Jan Bezemer & Sons was formed in the mid 1940s by Dutchman Jan Bezemer after demob from the Dutch army. A couple of acres of land provided growing area for outdoor vegetables to sell at the local markets.
Over the years, Jan bought more land and built ‘flat frames’ (like large cloches) to protect the crops he grew and, in the late 1950s, built his first wooden Dutch light glasshouses, moving more into salad crops such as lettuce, tomatoes and cucumbers, though still growing cauliflowers and cabbages on the outdoor land.
By the late 1970s and 1980s, more modern aluminium glasshouses with oil fired heating had been built and the business specialised ever more in indoor crops. Lettuce was grown in the winter and cucumbers and tomatoes over the summer. By the early 1990s, oil was replaced with coal and more glass constructed. By the year 2000, the nursery had expanded to around 12 acres, growing tomatoes and cucumbers.

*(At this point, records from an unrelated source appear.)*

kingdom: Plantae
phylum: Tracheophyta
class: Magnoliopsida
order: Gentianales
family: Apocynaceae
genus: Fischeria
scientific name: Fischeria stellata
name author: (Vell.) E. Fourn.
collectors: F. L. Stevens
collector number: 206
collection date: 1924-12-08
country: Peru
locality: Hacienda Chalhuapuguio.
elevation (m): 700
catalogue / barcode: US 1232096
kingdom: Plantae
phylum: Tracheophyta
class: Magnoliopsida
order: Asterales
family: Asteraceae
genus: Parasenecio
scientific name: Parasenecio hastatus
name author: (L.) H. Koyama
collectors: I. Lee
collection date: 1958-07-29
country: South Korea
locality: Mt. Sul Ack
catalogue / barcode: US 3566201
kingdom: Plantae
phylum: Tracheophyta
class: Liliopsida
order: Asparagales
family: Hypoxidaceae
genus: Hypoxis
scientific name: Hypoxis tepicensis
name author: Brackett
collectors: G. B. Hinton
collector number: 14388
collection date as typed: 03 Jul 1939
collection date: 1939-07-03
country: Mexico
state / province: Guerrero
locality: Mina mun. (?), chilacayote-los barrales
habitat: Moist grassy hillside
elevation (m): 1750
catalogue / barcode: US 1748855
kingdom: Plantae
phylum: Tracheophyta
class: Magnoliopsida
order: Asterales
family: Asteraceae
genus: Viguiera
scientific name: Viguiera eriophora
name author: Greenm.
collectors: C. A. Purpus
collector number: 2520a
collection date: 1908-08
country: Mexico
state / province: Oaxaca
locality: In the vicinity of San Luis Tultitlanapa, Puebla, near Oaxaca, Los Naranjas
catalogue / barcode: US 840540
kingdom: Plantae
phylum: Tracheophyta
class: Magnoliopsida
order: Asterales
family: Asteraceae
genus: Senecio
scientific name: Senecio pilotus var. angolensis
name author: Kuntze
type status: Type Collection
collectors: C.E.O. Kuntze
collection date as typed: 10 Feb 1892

A Combined Heat and Power Station replaced the coal heating plant around 2004, which generates electricity for the National Grid and the heat and CO2 produced are directed to the nursery, reducing overall emissions and making the business even more energy efficient.
Today, three generations on, the business is still family run with Richard Bezemer, grandson of the founder, at the helm.